▶ [JOB 1] According to the article on the qualified small business stock exclusion below, how long must the stock be held for 100% of the gain on its sale to be excluded?

###

April 10, 2026
The “New” Qualified Small Business Stock Exclusion
Take-Away: As new businesses are formed, more attention needs to initially be given to forming the business as a C corporation, despite the double taxation of a C corporation before the adoption of either an S corporation or an LLC.
Background: The One Big Beautiful Bill Act of 2025 (OB3) greatly expanded the benefits of a qualified small business stock (QSBS) exclusion under IRC 1202. It is available for C stock issued by a domestic corporation. Under the OB3, a sale of QSBS stock issued on or after July 5, 2025, by an eligible QSBS shareholder may exclude from income the greater of (i) $15 million of gain ($7.5 million for married taxpayers filing separately), which amount is adjusted to inflation starting in 2027, or (ii) the amount of gain equal to 10 times the shareholder’s basis in the QSB shares. 100% of the gain recognized on the sale can be excluded if the QSBS is held for at least 5 years. The OB3 also phased-in shorter holder periods for the QSBS- 50% exclusion of gain if the shares are held for at least 3 years, and a 75% exclusion for shares that are held at least 4 years.
Eye-Opener: How effective is this exclusion? Between 2012 and 2022, 217,000 individual QSBS shareholders and 25,000 trusts claimed the QSBS exclusion. The total amount of exclusions for these shareholders from gain recognition was over $140 billion. [Source, Zahrah Abdulrauf, et. al., “Quantifying the 100% Exclusion of Capital Gains on Small Business Stock,” Office of Tax Analysis, Working Paper 127 (2025.)]
QSBS Requirements: Two sets of requirements need to be met to qualify for the QSBS exclusion.

###

▶ [JOB 2] Please copy the lines of the entries below word for word, starting at the line that contains "scientific name: Tachybaptus dominicus" and ending at the end of the entries.

###

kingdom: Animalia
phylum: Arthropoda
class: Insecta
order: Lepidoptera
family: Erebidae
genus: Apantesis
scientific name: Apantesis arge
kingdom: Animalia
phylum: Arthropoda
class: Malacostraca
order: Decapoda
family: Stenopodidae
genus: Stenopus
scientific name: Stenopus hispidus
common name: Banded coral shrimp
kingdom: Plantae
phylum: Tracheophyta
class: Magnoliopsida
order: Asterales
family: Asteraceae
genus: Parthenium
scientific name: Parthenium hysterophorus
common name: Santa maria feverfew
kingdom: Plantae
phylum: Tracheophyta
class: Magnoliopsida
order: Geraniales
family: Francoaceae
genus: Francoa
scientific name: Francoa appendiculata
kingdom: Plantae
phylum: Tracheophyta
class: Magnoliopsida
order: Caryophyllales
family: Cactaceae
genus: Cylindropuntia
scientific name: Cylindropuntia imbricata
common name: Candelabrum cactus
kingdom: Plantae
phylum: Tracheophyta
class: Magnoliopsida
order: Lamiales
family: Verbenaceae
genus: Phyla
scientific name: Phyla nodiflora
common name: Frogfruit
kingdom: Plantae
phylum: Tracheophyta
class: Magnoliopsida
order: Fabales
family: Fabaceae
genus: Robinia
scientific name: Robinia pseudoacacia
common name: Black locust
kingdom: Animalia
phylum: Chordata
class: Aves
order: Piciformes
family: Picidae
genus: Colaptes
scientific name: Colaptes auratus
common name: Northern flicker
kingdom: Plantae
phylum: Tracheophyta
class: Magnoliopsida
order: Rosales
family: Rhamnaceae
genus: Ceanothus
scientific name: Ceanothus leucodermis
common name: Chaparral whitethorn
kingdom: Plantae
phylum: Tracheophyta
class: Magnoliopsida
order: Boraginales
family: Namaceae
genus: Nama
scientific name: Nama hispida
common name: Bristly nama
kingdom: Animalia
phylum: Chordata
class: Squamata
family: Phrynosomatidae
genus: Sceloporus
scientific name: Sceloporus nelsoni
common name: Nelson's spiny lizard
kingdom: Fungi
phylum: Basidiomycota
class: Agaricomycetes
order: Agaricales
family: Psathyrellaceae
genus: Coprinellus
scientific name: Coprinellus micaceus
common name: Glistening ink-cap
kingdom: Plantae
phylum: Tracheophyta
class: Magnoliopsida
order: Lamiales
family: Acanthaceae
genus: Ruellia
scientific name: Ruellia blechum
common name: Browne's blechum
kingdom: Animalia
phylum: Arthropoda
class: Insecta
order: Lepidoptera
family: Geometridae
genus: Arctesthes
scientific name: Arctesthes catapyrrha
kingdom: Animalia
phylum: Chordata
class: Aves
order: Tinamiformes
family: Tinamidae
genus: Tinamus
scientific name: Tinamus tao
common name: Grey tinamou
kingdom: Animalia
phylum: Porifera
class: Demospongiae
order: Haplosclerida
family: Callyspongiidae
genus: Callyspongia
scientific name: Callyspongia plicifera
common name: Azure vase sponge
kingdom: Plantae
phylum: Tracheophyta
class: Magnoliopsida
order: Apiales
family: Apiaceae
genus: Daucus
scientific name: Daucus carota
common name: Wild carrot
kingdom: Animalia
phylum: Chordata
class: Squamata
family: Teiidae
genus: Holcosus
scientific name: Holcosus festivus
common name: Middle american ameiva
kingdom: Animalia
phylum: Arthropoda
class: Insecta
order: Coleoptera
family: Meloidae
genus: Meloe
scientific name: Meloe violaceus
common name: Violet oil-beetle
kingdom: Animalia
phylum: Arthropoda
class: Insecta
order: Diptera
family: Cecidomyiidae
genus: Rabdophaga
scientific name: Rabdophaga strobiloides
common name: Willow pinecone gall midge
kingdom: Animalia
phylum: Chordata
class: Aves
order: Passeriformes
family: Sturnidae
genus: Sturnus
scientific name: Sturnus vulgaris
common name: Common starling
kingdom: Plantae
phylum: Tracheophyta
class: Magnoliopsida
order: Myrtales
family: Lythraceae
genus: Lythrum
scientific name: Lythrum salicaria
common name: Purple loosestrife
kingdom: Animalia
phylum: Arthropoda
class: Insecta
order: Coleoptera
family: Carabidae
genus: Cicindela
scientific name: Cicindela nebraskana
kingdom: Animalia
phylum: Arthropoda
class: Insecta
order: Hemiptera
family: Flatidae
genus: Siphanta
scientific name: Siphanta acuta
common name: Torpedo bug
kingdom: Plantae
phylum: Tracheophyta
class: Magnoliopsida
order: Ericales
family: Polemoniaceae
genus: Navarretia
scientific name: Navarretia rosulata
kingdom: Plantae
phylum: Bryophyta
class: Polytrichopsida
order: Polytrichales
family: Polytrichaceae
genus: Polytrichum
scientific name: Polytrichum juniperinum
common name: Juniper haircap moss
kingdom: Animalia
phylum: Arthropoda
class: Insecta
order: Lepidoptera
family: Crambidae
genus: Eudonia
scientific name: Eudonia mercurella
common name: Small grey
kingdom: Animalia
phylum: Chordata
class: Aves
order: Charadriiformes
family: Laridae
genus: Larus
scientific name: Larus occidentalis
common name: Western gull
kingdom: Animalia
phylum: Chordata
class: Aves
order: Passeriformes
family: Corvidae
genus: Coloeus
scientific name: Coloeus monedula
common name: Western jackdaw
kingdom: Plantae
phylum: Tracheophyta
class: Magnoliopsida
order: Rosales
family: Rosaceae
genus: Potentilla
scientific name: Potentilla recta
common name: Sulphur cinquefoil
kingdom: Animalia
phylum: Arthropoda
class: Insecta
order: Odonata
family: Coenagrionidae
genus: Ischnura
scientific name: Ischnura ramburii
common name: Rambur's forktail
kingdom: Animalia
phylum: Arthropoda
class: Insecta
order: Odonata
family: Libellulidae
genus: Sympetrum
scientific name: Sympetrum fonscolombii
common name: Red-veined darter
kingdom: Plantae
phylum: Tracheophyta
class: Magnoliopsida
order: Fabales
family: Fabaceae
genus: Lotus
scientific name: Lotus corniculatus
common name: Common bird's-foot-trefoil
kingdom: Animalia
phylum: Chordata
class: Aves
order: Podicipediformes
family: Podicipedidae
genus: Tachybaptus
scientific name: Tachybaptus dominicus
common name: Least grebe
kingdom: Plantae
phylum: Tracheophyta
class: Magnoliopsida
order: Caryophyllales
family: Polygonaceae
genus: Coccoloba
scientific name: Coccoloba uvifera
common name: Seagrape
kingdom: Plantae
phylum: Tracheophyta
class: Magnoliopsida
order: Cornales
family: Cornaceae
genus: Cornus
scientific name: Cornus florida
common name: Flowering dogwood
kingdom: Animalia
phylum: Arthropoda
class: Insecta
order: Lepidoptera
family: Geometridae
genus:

###

▶ [EXERCISE ANSWER 1] At least 5 years.

▶ [EXERCISE ANSWER 2]
scientific name: Tachybaptus dominicus
common name: Least grebe
kingdom: Plantae
phylum: Tracheophyta
class: Magnoliopsida
order: Caryophyllales
family: Polygonaceae
genus: Coccoloba
scientific name: Coccoloba uvifera
common name: Seagrape
kingdom: Plantae
phylum: Tracheophyta
class: Magnoliopsida
order: Cornales
family: Cornaceae
genus: Cornus
scientific name: Cornus florida
common name: Flowering dogwood
kingdom: Animalia
phylum: Arthropoda
class: Insecta
order: Lepidoptera
family: Geometridae
genus:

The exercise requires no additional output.